В общем, худо-бедно мы подошли к заключительной части, которая очень мало походила на итог научной дискуссии: я привел собственные сложные вычисления диаметров Луны, Земли и Солнца и их взаимных пропорций в таких терминах, что понял бы даже идиот; Андерхилл же в ответ попросту повторил те замшелые глупости, которые разделяют все те, кто путает науку с богословием и считает Святое Писание вершиной ученой мысли. Ректор также позволил себе многократно упомянуть о том, что я иностранец, как будто иностранец заведомо глупее англичанина. Много раз попрекнул он и Коперника за то, что тому не повезло быть уроженцем Благословенного Острова: где уж ему состязаться с крепким умом британца. Крепкий умом ректор совсем упустил из виду то обстоятельство, что диспут был затеян, чтобы почтить соотечественника того самого Коперника.

Я был рад, когда все это закончилось, склонился в низком поклоне перед лицемерными аплодисментами и сошел с кафедры, униженный и оскорбленный.

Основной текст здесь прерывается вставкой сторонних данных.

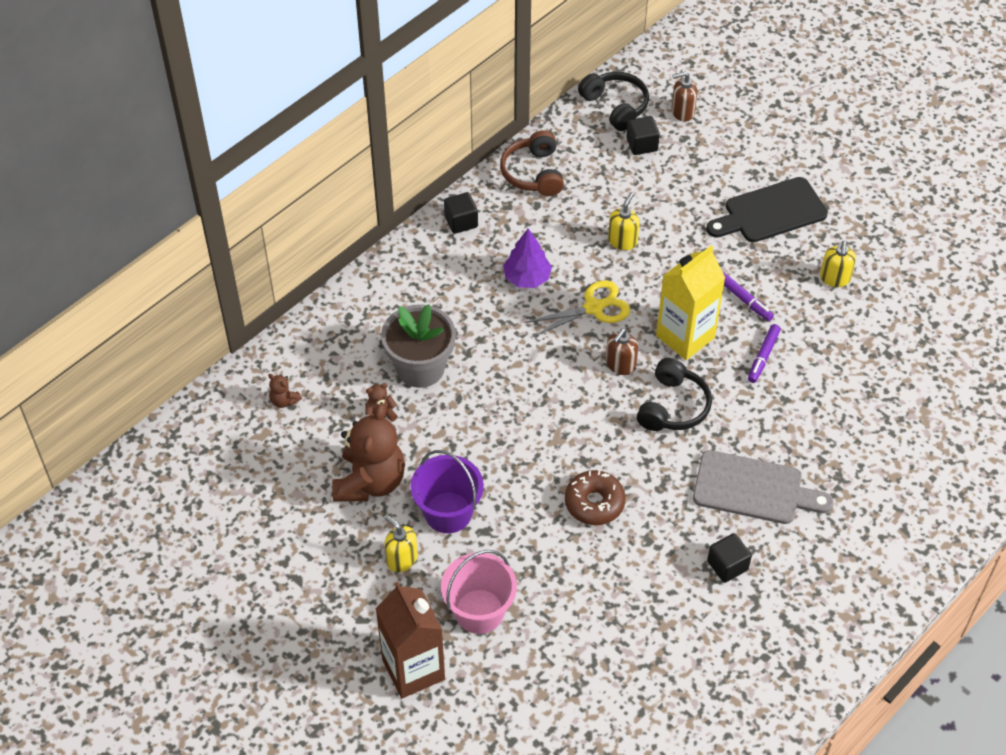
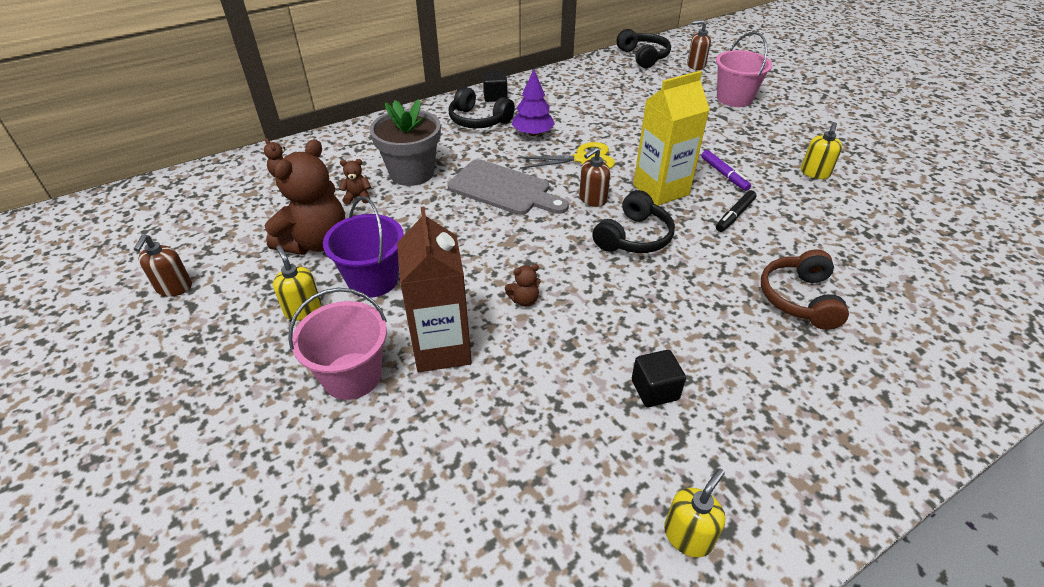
camera: 15 degrees right, 10 degrees down
(267, 564) = (174, 288): none -> brown soap dispenser
(413, 669) = (244, 420): brown carton -> brown carton (442, 348)
(458, 268) = (478, 120): none -> black headphones
(533, 173) = (565, 80): brown headphones -> brown headphones (799, 299)
(594, 503) = (524, 300): brown donut -> brown teddy bear
(622, 241) = (623, 124): yellow soap dispenser -> yellow soap dispenser (688, 536)
(642, 144) = (657, 77): black cube -> none
(737, 168) = (734, 98): none -> pink bucket
(754, 489) = (703, 321): grey cutting board -> grey cutting board (503, 189)
(763, 356) = (734, 215): purple marker -> black marker
(770, 212) = (759, 125): black cutting board -> none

Зал стремительно пустел, никто из публики не хотел не то что беседовать со мной — встретиться взглядом. Я опустился на стул под окном и сидел в одиночестве, дожидаясь, пока все они разойдутся, чтобы избежать насмешек или, хуже того, сочувствия, но Сидни, энергично проталкиваясь сквозь толпу, уже спешил ко мне со своего почетного места. Он остановился передо мной и сокрушенно покачал головой.

— Сегодня мне стыдно за родной университет, Бруно! — воскликнул он, и два красных пятнышка действительно проступили у него на щеках. — Андерхилл — подлый хорек, он крутил и юлил и даже не пытался опровергнуть твои аргументы. Стыд и позор! Не ученый спор, а наглость и самомнение. — Он вновь покачал головой, крепко сжимая губы с таким видом, как будто стыдился самого себя. — Самая скверная черта нашей нации — высокомерие: всех-то мы лучше, всех умнее!